I have a requirement that I have to set up a site with IIS Client Cert Auth and I have a couple of questions.
The site/app pool runs under a given user account, the same account is used to access MSSQL db.
I intend to do a One to One mapping, because we only want to allow one external user. In the related documentation I see that I need to assign a certificate thumbprint to a user.
Am I right to think this user must be different from the app pool identity? So if the app pool runs under the account SVC_WEBACCOUNT, I still need to create an account something like EXTERNAL_USER, and in the configuration assign the certificate to EXTERNAL_USER. And the web app will still run under SVC_WEBACCOUNT, it just makes sure the incoming request is coming from an authenticated source?
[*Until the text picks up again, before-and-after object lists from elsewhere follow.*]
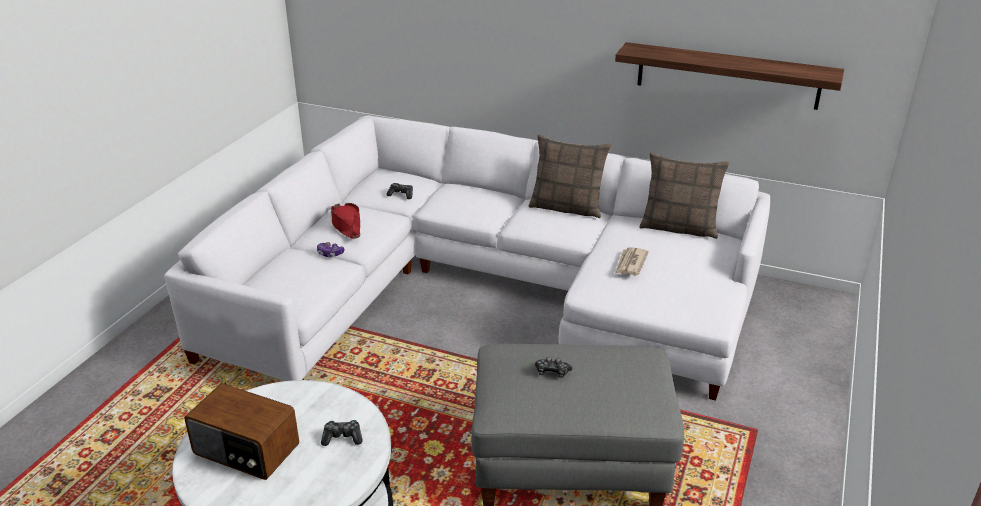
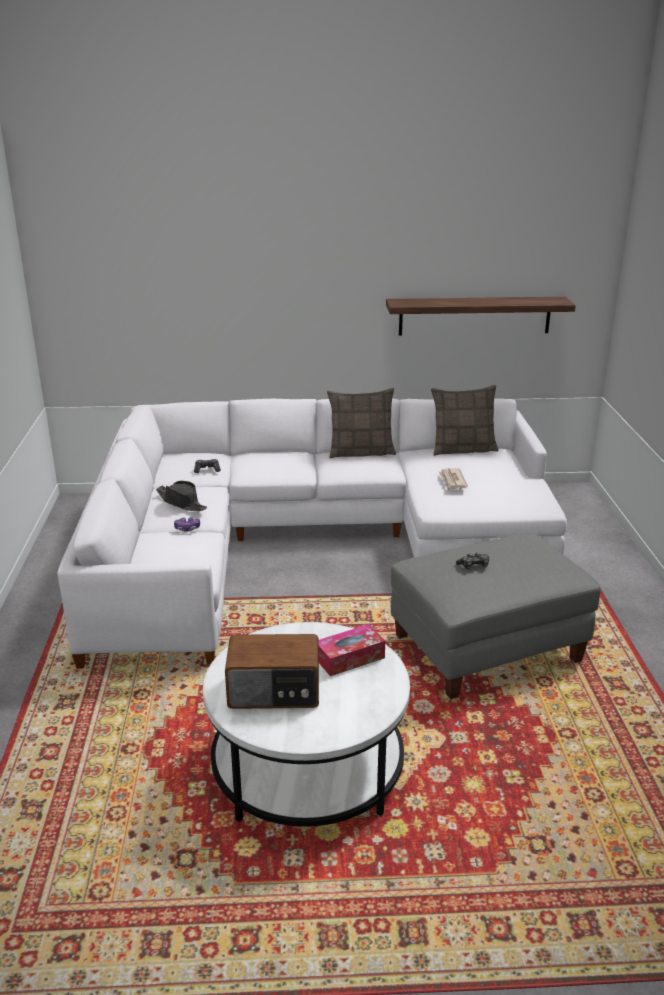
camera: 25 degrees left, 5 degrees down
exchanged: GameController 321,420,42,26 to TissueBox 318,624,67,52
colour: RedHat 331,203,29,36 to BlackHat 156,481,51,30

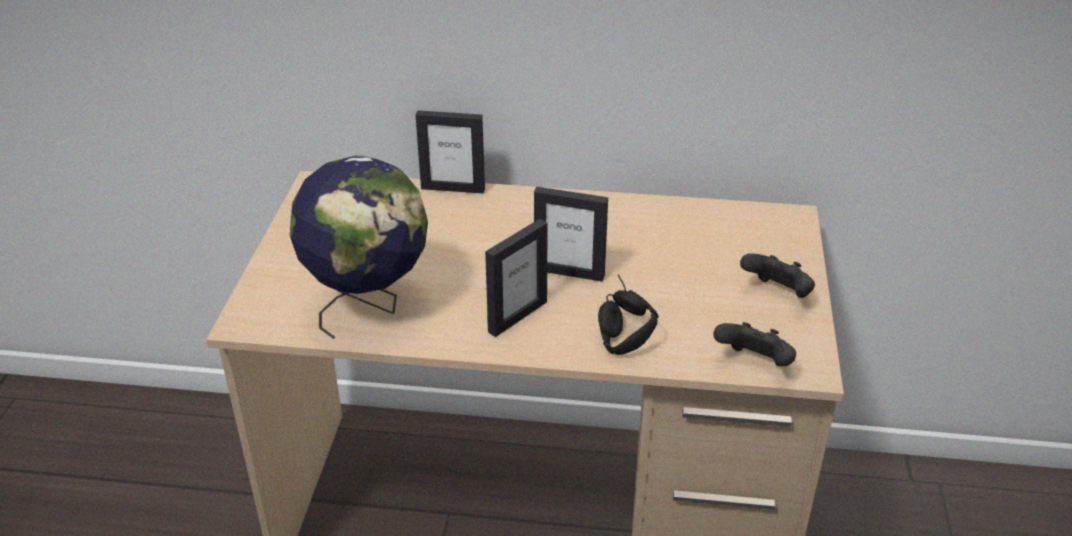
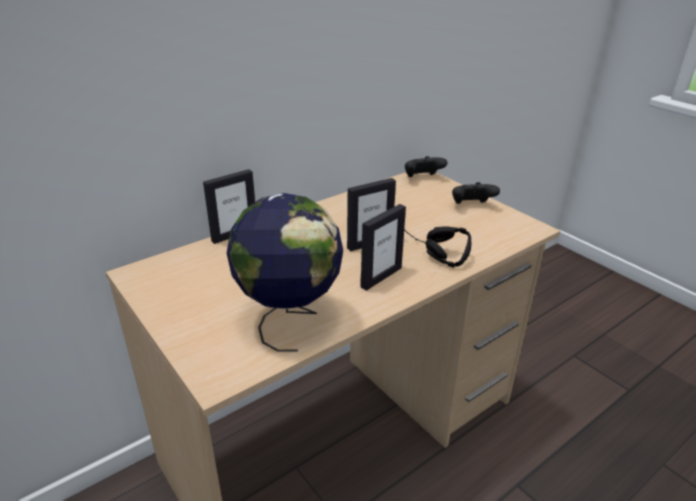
camera: 45 degrees left, 5 degrees down
relocated: BlackGameController 713,322,83,44 to 405,156,42,21
spun: PictureFrame 485,219,63,118 = 360,204,46,87 45 degrees clockwise

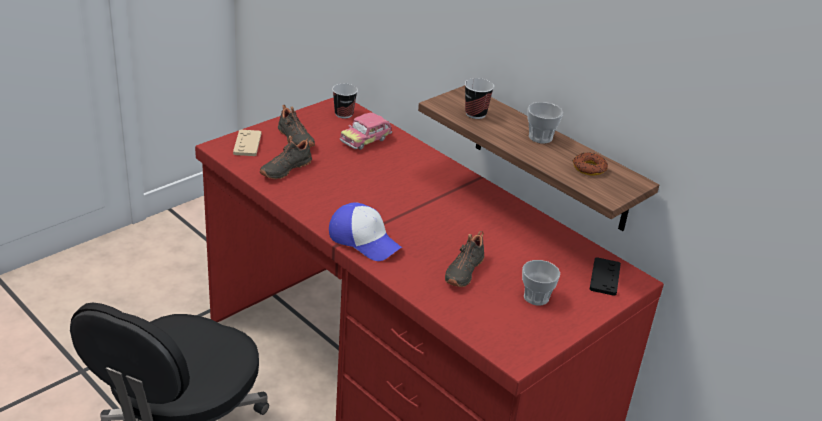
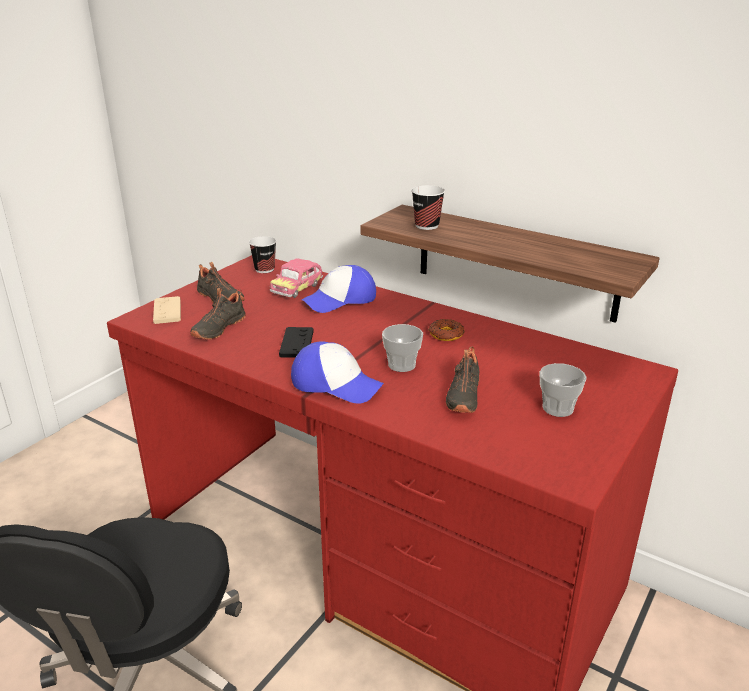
camera: 10 degrees left, 5 degrees down
appeared: Cap 302,265,74,48
relocated: BlackGameController 589,257,32,39 to 279,327,35,31; Cup 527,102,36,42 to 382,324,41,48; Donut 573,152,35,23 to 428,319,37,22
Also, I received 3 .cer certificate files. They are named _auth.cer, _intermediate.cer, and _root.cer. I assume I need to put the _root in the Trusted Root Certification Authorities on the machine, and I need to put the contents of _auth into the IIS config for EXTERNAL_USER.
I also see an Intermediate Certification Authorities in the Certification Manager where I assume I need to put the _intermediate cert, but what is the purpose of this I wonder?
And as a final question, after enabling the IIS Client Cert Auth in the features, I still don't see this option in the Authentication page of IIS. Should I be concerned about this, or I can just go ahead and set up the web.config appropriately and it should work?